(Exercise aim) Since each line must match the original, copy out the records with no differences at all.

(Provided material)
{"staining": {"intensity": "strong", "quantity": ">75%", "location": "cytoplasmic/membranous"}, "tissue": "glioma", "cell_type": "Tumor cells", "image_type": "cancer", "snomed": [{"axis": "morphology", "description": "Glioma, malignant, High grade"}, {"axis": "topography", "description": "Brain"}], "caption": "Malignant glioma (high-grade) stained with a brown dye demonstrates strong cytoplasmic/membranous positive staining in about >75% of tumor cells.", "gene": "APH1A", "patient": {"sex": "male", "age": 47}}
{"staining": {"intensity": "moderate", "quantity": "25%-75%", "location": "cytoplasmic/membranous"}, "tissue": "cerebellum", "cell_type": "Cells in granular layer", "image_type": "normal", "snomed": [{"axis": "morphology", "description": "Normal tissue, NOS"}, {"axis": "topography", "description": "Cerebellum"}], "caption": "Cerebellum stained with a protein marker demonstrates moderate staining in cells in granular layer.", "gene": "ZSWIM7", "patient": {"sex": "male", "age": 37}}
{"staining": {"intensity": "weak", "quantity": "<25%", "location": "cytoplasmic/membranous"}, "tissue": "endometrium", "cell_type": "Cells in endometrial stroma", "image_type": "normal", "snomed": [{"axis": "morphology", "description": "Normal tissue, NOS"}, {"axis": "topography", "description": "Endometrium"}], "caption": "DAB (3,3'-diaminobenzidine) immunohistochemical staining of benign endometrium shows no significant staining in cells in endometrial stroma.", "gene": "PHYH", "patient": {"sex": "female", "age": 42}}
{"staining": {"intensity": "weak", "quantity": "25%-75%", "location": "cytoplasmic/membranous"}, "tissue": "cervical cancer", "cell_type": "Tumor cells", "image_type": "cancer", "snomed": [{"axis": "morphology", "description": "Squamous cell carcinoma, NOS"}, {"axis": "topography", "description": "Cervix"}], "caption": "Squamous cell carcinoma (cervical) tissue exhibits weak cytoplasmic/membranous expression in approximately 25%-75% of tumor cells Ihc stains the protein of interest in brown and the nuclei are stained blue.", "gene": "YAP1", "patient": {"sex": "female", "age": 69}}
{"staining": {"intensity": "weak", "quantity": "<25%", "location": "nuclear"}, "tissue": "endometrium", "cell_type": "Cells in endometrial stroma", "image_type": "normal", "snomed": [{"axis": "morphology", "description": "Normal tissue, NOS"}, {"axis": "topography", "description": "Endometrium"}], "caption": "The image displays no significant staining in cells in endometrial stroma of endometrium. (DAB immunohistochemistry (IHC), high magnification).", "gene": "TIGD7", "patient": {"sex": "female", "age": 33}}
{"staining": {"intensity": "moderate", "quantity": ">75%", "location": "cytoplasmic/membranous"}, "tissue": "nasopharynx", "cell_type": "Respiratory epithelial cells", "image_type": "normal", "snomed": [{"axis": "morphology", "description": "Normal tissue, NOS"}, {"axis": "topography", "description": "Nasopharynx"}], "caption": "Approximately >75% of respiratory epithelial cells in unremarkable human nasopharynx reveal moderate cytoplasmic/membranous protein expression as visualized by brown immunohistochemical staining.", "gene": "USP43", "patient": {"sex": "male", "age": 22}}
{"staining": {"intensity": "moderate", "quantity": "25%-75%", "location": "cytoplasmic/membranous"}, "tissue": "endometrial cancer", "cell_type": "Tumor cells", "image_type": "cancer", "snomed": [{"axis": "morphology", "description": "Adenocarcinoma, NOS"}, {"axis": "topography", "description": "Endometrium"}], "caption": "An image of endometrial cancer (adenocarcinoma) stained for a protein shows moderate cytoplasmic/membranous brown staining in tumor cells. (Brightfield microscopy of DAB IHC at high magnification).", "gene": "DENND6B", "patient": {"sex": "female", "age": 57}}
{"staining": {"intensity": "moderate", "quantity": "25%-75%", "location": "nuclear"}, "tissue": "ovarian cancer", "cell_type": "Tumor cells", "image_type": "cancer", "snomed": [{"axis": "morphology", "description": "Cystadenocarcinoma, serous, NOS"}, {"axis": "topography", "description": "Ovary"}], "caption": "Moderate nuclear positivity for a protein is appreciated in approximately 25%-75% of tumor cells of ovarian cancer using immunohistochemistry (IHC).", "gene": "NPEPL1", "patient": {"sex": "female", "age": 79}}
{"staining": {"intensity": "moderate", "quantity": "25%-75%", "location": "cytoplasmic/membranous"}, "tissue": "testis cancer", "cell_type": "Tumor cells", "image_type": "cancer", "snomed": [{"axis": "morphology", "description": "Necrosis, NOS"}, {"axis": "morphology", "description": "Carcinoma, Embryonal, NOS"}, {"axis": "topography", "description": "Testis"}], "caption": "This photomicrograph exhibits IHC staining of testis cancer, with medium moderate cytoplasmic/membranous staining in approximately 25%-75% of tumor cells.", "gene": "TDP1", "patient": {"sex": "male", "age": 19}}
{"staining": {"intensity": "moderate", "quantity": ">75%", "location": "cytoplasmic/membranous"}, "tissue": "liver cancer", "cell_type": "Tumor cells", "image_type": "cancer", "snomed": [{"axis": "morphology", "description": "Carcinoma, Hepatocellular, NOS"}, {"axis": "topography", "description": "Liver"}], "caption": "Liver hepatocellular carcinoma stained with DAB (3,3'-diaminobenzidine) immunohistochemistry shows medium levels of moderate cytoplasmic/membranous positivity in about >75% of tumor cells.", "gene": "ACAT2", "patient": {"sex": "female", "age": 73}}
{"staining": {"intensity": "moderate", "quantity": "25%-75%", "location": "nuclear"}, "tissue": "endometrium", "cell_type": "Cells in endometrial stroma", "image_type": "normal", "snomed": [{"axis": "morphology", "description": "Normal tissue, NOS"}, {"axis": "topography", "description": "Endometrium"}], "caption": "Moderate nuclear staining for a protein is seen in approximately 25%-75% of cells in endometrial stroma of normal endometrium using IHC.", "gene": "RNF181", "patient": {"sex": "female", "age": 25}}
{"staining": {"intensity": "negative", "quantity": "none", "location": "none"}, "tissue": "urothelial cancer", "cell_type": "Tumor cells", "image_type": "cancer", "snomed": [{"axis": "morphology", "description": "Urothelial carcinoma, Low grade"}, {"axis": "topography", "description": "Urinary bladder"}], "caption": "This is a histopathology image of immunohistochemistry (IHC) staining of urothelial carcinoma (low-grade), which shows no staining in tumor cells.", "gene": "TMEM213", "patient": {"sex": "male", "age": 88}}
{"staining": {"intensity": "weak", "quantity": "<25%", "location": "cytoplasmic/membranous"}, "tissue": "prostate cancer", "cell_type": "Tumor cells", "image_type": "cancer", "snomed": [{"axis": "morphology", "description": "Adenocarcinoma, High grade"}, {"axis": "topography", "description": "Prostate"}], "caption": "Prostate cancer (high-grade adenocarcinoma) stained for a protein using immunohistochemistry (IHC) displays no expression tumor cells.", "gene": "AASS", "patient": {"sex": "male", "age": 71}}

(Answer box)
{"staining": {"intensity": "strong", "quantity": ">75%", "location": "cytoplasmic/membranous"}, "tissue": "glioma", "cell_type": "Tumor cells", "image_type": "cancer", "snomed": [{"axis": "morphology", "description": "Glioma, malignant, High grade"}, {"axis": "topography", "description": "Brain"}], "caption": "Malignant glioma (high-grade) stained with a brown dye demonstrates strong cytoplasmic/membranous positive staining in about >75% of tumor cells.", "gene": "APH1A", "patient": {"sex": "male", "age": 47}}
{"staining": {"intensity": "moderate", "quantity": "25%-75%", "location": "cytoplasmic/membranous"}, "tissue": "cerebellum", "cell_type": "Cells in granular layer", "image_type": "normal", "snomed": [{"axis": "morphology", "description": "Normal tissue, NOS"}, {"axis": "topography", "description": "Cerebellum"}], "caption": "Cerebellum stained with a protein marker demonstrates moderate staining in cells in granular layer.", "gene": "ZSWIM7", "patient": {"sex": "male", "age": 37}}
{"staining": {"intensity": "weak", "quantity": "<25%", "location": "cytoplasmic/membranous"}, "tissue": "endometrium", "cell_type": "Cells in endometrial stroma", "image_type": "normal", "snomed": [{"axis": "morphology", "description": "Normal tissue, NOS"}, {"axis": "topography", "description": "Endometrium"}], "caption": "DAB (3,3'-diaminobenzidine) immunohistochemical staining of benign endometrium shows no significant staining in cells in endometrial stroma.", "gene": "PHYH", "patient": {"sex": "female", "age": 42}}
{"staining": {"intensity": "weak", "quantity": "25%-75%", "location": "cytoplasmic/membranous"}, "tissue": "cervical cancer", "cell_type": "Tumor cells", "image_type": "cancer", "snomed": [{"axis": "morphology", "description": "Squamous cell carcinoma, NOS"}, {"axis": "topography", "description": "Cervix"}], "caption": "Squamous cell carcinoma (cervical) tissue exhibits weak cytoplasmic/membranous expression in approximately 25%-75% of tumor cells Ihc stains the protein of interest in brown and the nuclei are stained blue.", "gene": "YAP1", "patient": {"sex": "female", "age": 69}}
{"staining": {"intensity": "weak", "quantity": "<25%", "location": "nuclear"}, "tissue": "endometrium", "cell_type": "Cells in endometrial stroma", "image_type": "normal", "snomed": [{"axis": "morphology", "description": "Normal tissue, NOS"}, {"axis": "topography", "description": "Endometrium"}], "caption": "The image displays no significant staining in cells in endometrial stroma of endometrium. (DAB immunohistochemistry (IHC), high magnification).", "gene": "TIGD7", "patient": {"sex": "female", "age": 33}}
{"staining": {"intensity": "moderate", "quantity": ">75%", "location": "cytoplasmic/membranous"}, "tissue": "nasopharynx", "cell_type": "Respiratory epithelial cells", "image_type": "normal", "snomed": [{"axis": "morphology", "description": "Normal tissue, NOS"}, {"axis": "topography", "description": "Nasopharynx"}], "caption": "Approximately >75% of respiratory epithelial cells in unremarkable human nasopharynx reveal moderate cytoplasmic/membranous protein expression as visualized by brown immunohistochemical staining.", "gene": "USP43", "patient": {"sex": "male", "age": 22}}
{"staining": {"intensity": "moderate", "quantity": "25%-75%", "location": "cytoplasmic/membranous"}, "tissue": "endometrial cancer", "cell_type": "Tumor cells", "image_type": "cancer", "snomed": [{"axis": "morphology", "description": "Adenocarcinoma, NOS"}, {"axis": "topography", "description": "Endometrium"}], "caption": "An image of endometrial cancer (adenocarcinoma) stained for a protein shows moderate cytoplasmic/membranous brown staining in tumor cells. (Brightfield microscopy of DAB IHC at high magnification).", "gene": "DENND6B", "patient": {"sex": "female", "age": 57}}
{"staining": {"intensity": "moderate", "quantity": "25%-75%", "location": "nuclear"}, "tissue": "ovarian cancer", "cell_type": "Tumor cells", "image_type": "cancer", "snomed": [{"axis": "morphology", "description": "Cystadenocarcinoma, serous, NOS"}, {"axis": "topography", "description": "Ovary"}], "caption": "Moderate nuclear positivity for a protein is appreciated in approximately 25%-75% of tumor cells of ovarian cancer using immunohistochemistry (IHC).", "gene": "NPEPL1", "patient": {"sex": "female", "age": 79}}
{"staining": {"intensity": "moderate", "quantity": "25%-75%", "location": "cytoplasmic/membranous"}, "tissue": "testis cancer", "cell_type": "Tumor cells", "image_type": "cancer", "snomed": [{"axis": "morphology", "description": "Necrosis, NOS"}, {"axis": "morphology", "description": "Carcinoma, Embryonal, NOS"}, {"axis": "topography", "description": "Testis"}], "caption": "This photomicrograph exhibits IHC staining of testis cancer, with medium moderate cytoplasmic/membranous staining in approximately 25%-75% of tumor cells.", "gene": "TDP1", "patient": {"sex": "male", "age": 19}}
{"staining": {"intensity": "moderate", "quantity": ">75%", "location": "cytoplasmic/membranous"}, "tissue": "liver cancer", "cell_type": "Tumor cells", "image_type": "cancer", "snomed": [{"axis": "morphology", "description": "Carcinoma, Hepatocellular, NOS"}, {"axis": "topography", "description": "Liver"}], "caption": "Liver hepatocellular carcinoma stained with DAB (3,3'-diaminobenzidine) immunohistochemistry shows medium levels of moderate cytoplasmic/membranous positivity in about >75% of tumor cells.", "gene": "ACAT2", "patient": {"sex": "female", "age": 73}}
{"staining": {"intensity": "moderate", "quantity": "25%-75%", "location": "nuclear"}, "tissue": "endometrium", "cell_type": "Cells in endometrial stroma", "image_type": "normal", "snomed": [{"axis": "morphology", "description": "Normal tissue, NOS"}, {"axis": "topography", "description": "Endometrium"}], "caption": "Moderate nuclear staining for a protein is seen in approximately 25%-75% of cells in endometrial stroma of normal endometrium using IHC.", "gene": "RNF181", "patient": {"sex": "female", "age": 25}}
{"staining": {"intensity": "negative", "quantity": "none", "location": "none"}, "tissue": "urothelial cancer", "cell_type": "Tumor cells", "image_type": "cancer", "snomed": [{"axis": "morphology", "description": "Urothelial carcinoma, Low grade"}, {"axis": "topography", "description": "Urinary bladder"}], "caption": "This is a histopathology image of immunohistochemistry (IHC) staining of urothelial carcinoma (low-grade), which shows no staining in tumor cells.", "gene": "TMEM213", "patient": {"sex": "male", "age": 88}}
{"staining": {"intensity": "weak", "quantity": "<25%", "location": "cytoplasmic/membranous"}, "tissue": "prostate cancer", "cell_type": "Tumor cells", "image_type": "cancer", "snomed": [{"axis": "morphology", "description": "Adenocarcinoma, High grade"}, {"axis": "topography", "description": "Prostate"}], "caption": "Prostate cancer (high-grade adenocarcinoma) stained for a protein using immunohistochemistry (IHC) displays no expression tumor cells.", "gene": "AASS", "patient": {"sex": "male", "age": 71}}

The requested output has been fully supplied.